*** Available data ***
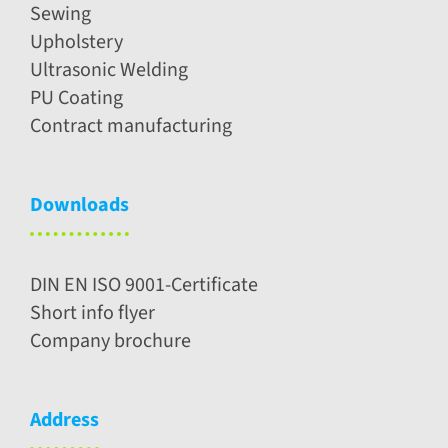
Sewing
Upholstery
Ultrasonic Welding
PU Coating
Contract manufacturing
Downloads
DIN EN ISO 9001-Certificate
Short info flyer
Company brochure
Address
*** End of Available data ***
» **Action item**:
Copy out every line of text from the material above, word for word and in the same order, leaving out the pictures.

» **Reply to the exercise**:
Sewing
Upholstery
Ultrasonic Welding
PU Coating
Contract manufacturing
Downloads
DIN EN ISO 9001-Certificate
Short info flyer
Company brochure
Address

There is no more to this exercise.